Go big or go home

We're talking about hair, of course

Models for the May 10 KJHK Fashion Show get ready behind the scenes.

The KJHK Fashion Show will begin in 5 hours, but for the ‘models’ of MissFortune’s Creation Station, it’s already time to meet the stylists for hair and makeup.

We walk the half-block to Liberty Hall, our arms laden with bags holding tonight’s ensembles and stage props. We stop for a second in the Liberty Hall box office, a jangle of nerves, one of us asking, “Where do we go?” (We don’t have to identify ourselves, we’re ‘models’.) We are directed to go into the theater, through the right backstage entrance and downstairs into the catacombs. What a cool place to be. It would be nice to sit in the first room, it’s like your friend’s living room circa early ’70s, and just listen to the walls talk. We keep walking into a wide hallway, with a small wet bar and a piano, and a picnic table at the end. There are two doors on either side of this hallway and either door will lead us to the makeup room, complete with benches and super long horizontal mirrors that span two walls.

We’ve been walking in a line, one after another, and one of the doorways to the makeup room is where we stop, holding bags, while Lou Glue, the director of our show, peeks her head in. She turns back around to a chorus of questions: “Should we go in?” “Are our stylists in there?” Emeel, one of our models, peeks into the room. “It looks like it goes pretty far back.” Lou Glue looks past us and gives us the first priority. “Let’s put our stuff here.” And we heap our bags onto the picnic table, claiming our spot for the rest of the evening.

The stylists arrive soon after, and we talk hair. Really big hair. Basically, “Go Big or Go Home” kind of hair, and the same goes for the theatrics we have choreographed to our three 5-minute runs, all performed to music we’ve picked out ourselves. Our story lines include nothing less than walking our dogs (they’re humans acting as dogs) in a dog park, a bunch of females hitting on a gay boy, and last but not least, a battleground of the future, where we have armed ourselves with spears, knives, swords, chains, a belt, numchucks, and other weaponry. Hey, it’s a Lawrence fashion show.
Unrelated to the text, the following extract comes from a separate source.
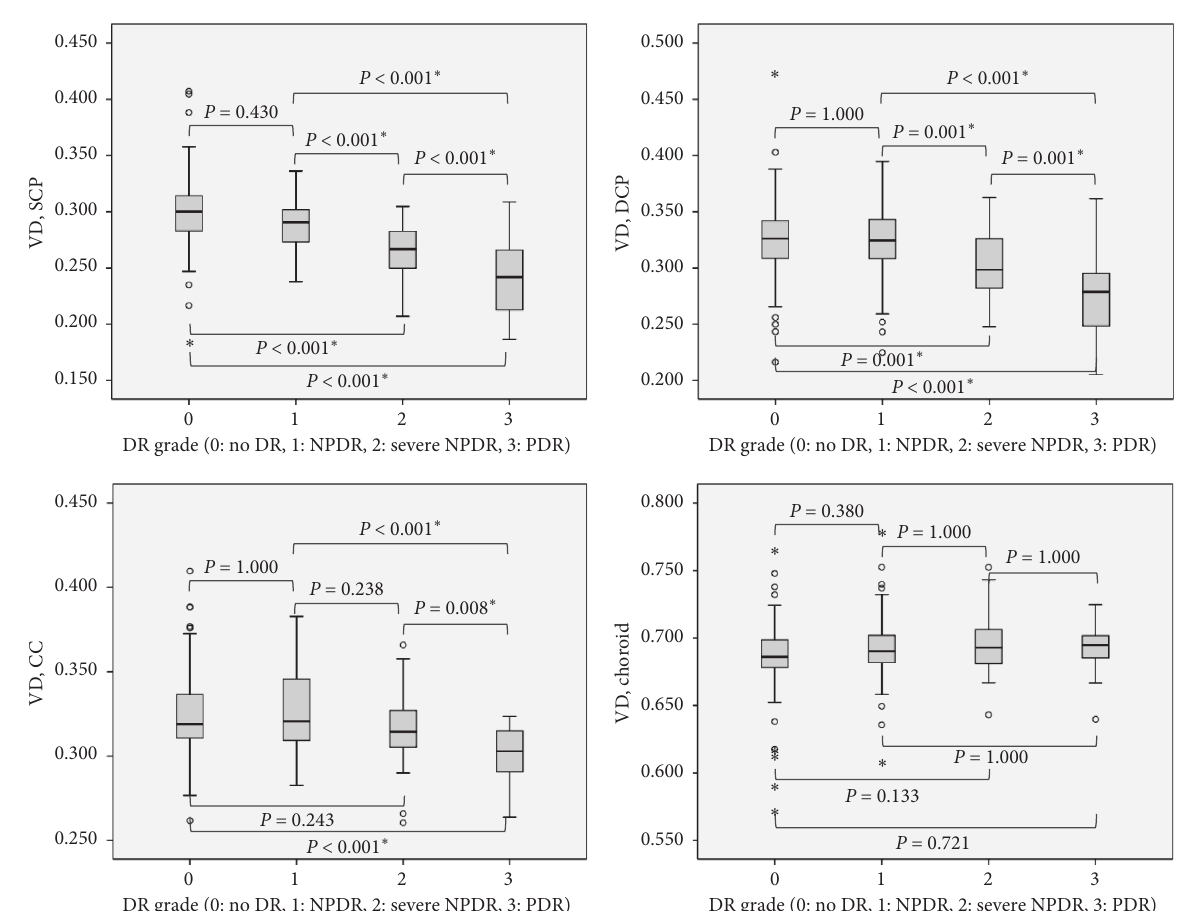
Figure 2: Comparison of vessel densities and grades of diabetic retinopathy (DR). Vascular densities (VDs) of superficial vascular complex (SVC), deep vascular complex (DVP), and choriocapillaris differed based on DR grades (all P < 0 . 001). Post hoc analysis showed that severe nonproliferative diabetic retinopathy (NPDR) and proliferative diabetic retinopathy (PDR) eyes had lower VDs of SVC and DVC compared with their previous grades (all P < 0 . 001). PDR eyes also showed lower choriocapillaris VD compared with lower DR grades (all P < 0 . 008). ∗ Statistically significant P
Over the next four hours, the volume in the catacombs will get louder with the growing number of models and stylists and the constant movement of people through the hallway. We’ll practice our moves, we’ll joke about how we’ve sustained ourselves on cotton balls soaked in vanilla, we’ll seriously discuss how to not really perform our antics during the dress rehearsal because we don’t want models from the other stores to steal our amazing material, and we’ll drink beer and grow more anxious to just start the show. Our aim is true. With our showmanship onstage, we hope to give the audience the feeling, just for a moment, that it’s a MissFortune’s models’ world, you all just live in it.